===== TEXTAUSZUG =====

Beim Europaauftakt in Barcelona herrschen 2014 trotz zahlreicher Updates noch immer klare, Mercedes-dominierte Verhältnisse
In den drei Wochen zwischen Schanghai und Barcelona hatten die Teams reichlich Zeit vor dem Auftakt der Europasaison 2014 neue Teile zu entwickeln. Diese werden am Freitag erst mal auf Herz und Nieren getestet. Im Fall von Ferrari, hier mit Lokalmatador Fernando Alonso, unter Einsatz von FloViz-Schmierfarbe. Diese dient dazu, Luftströmungen anzuzeigen und die Daten aus dem Windkanal in der Praxis zu überprüfen.

===== MATERIAL ZUR ÜBUNG =====

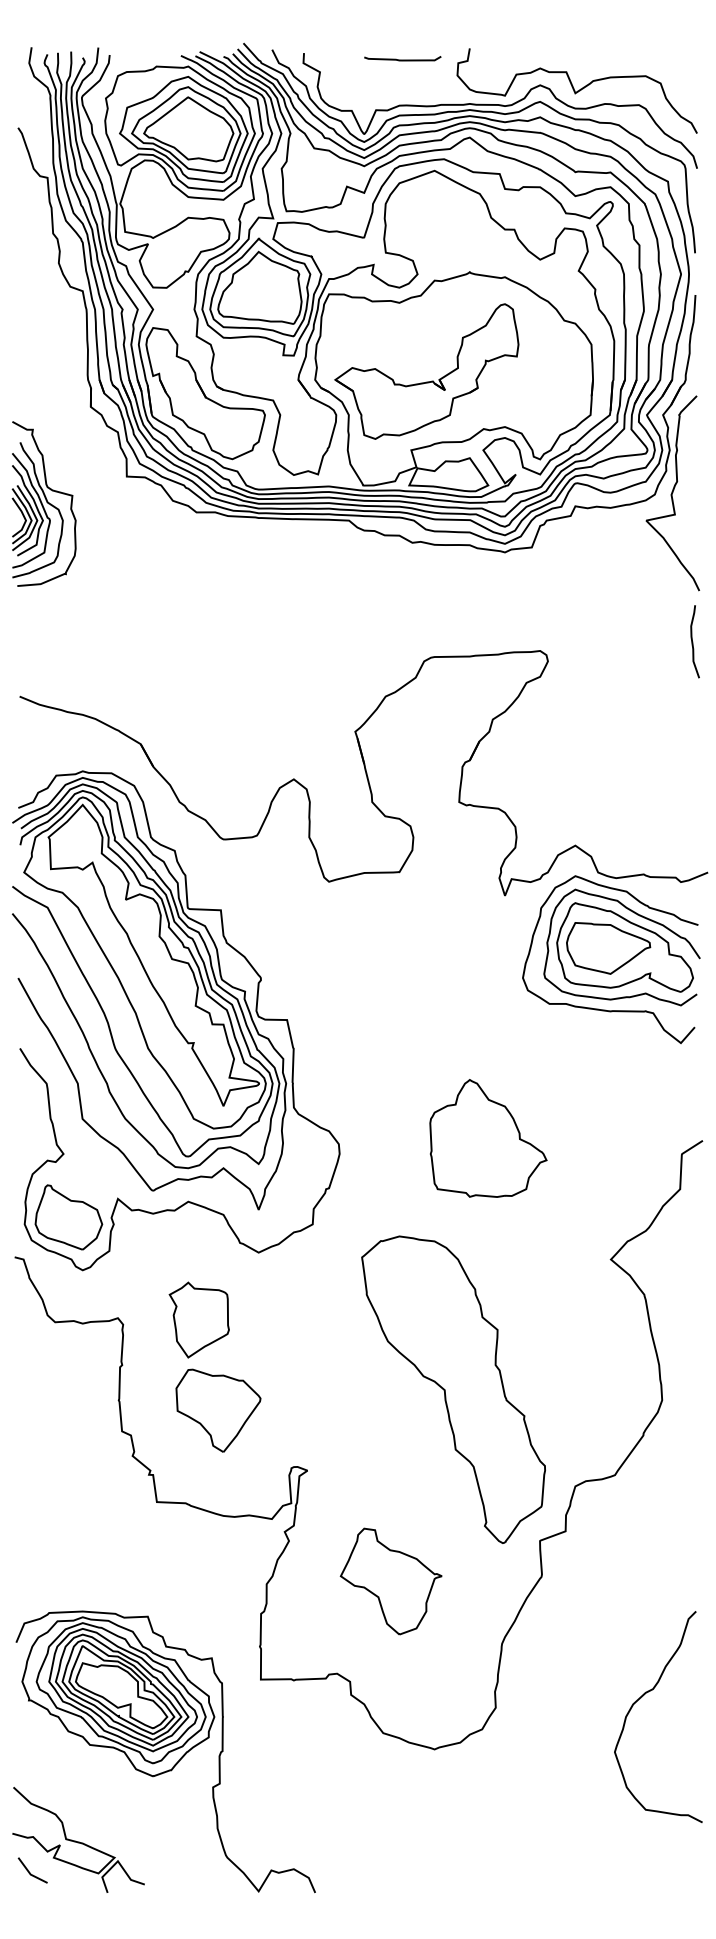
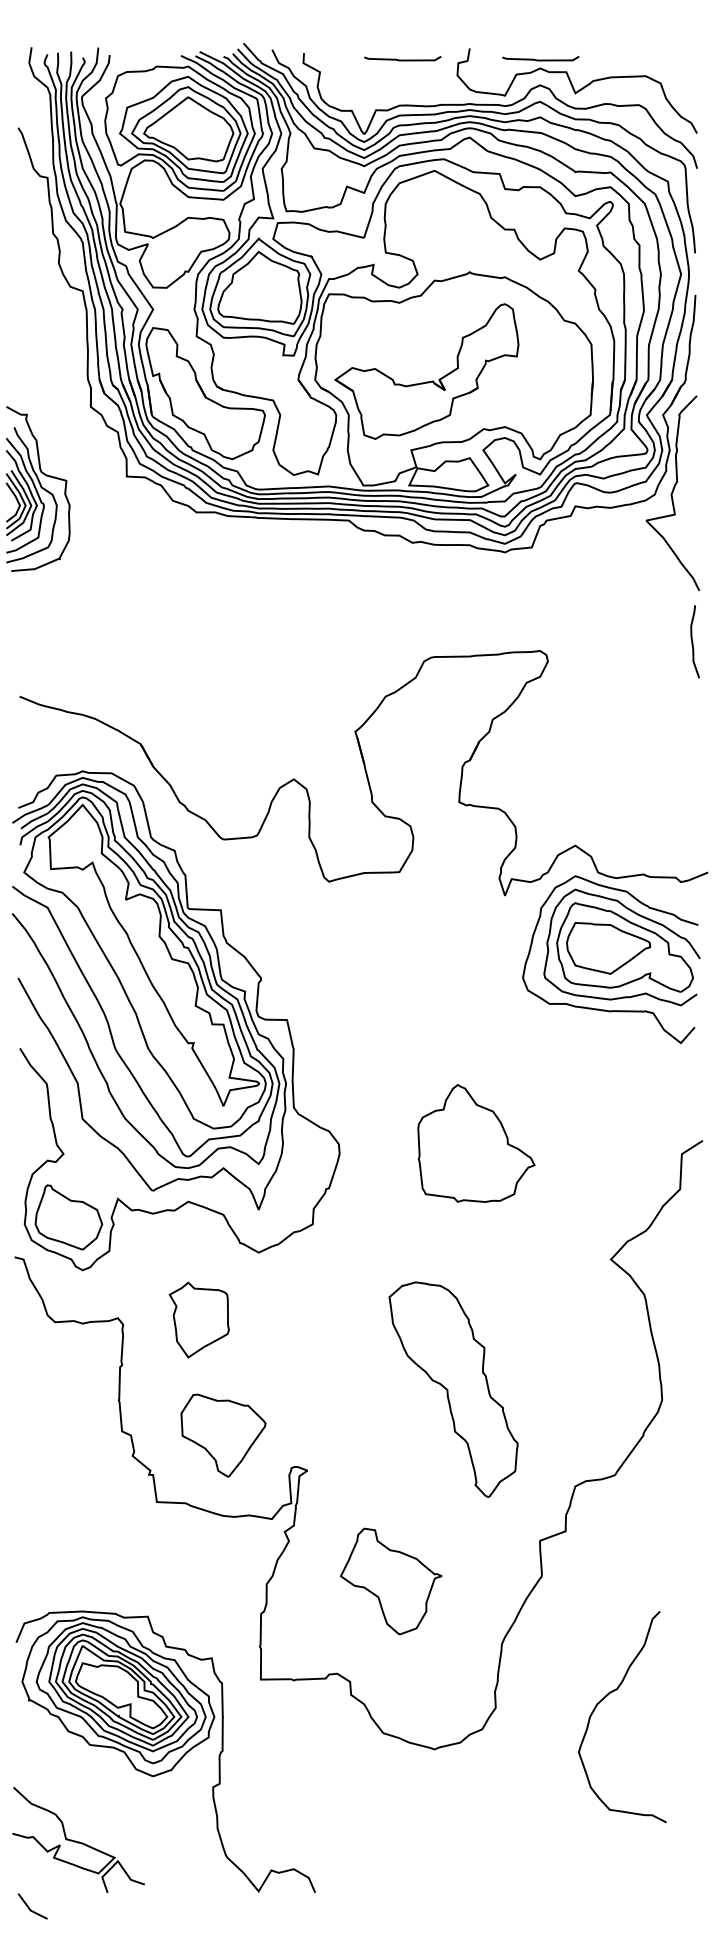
curve at (540, 59): none -> present
part at (43, 503) position: (43, 503) -> (37, 488)
part at (488, 1138) position: (488, 1138) -> (476, 1143)
part at (453, 1389) size: 185x309 px -> 131x217 px
part at (218, 1410) position: (218, 1410) -> (223, 1435)
curve at (641, 1698) position: (641, 1698) -> (605, 1698)
line at (30, 1872) position: (30, 1872) -> (30, 1908)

=====

## AUFGABEN:
1) Fasse im Text über den Europaauftakt in Barcelona den Absatz, der mit „In den drei Wochen“ beginnt, als kurze Stichpunktliste zusammen und behalte dabei die wichtigsten Fakten bei.
2) Kopiere die Einträge unverändert, beginnend am Anfang der Einträge und weiter bis einschließlich der Zeile mit „curve at (641, 1698)“. Lass die Bilder in deiner Antwort weg.

## LÖSUNGEN:
1)
- Zwischen Schanghai und Barcelona hatten die Teams drei Wochen Zeit, vor dem Auftakt der Europasaison 2014 neue Teile zu entwickeln.
- Die neuen Teile werden am Freitag gründlich getestet.
- Ferrari, hier mit Lokalmatador Fernando Alonso, setzt dafür FloViz-Schmierfarbe ein.
- Die Farbe zeigt Luftströmungen an und dient dazu, Daten aus dem Windkanal in der Praxis zu überprüfen.

2)
curve at (540, 59): none -> present
part at (43, 503) position: (43, 503) -> (37, 488)
part at (488, 1138) position: (488, 1138) -> (476, 1143)
part at (453, 1389) size: 185x309 px -> 131x217 px
part at (218, 1410) position: (218, 1410) -> (223, 1435)
curve at (641, 1698) position: (641, 1698) -> (605, 1698)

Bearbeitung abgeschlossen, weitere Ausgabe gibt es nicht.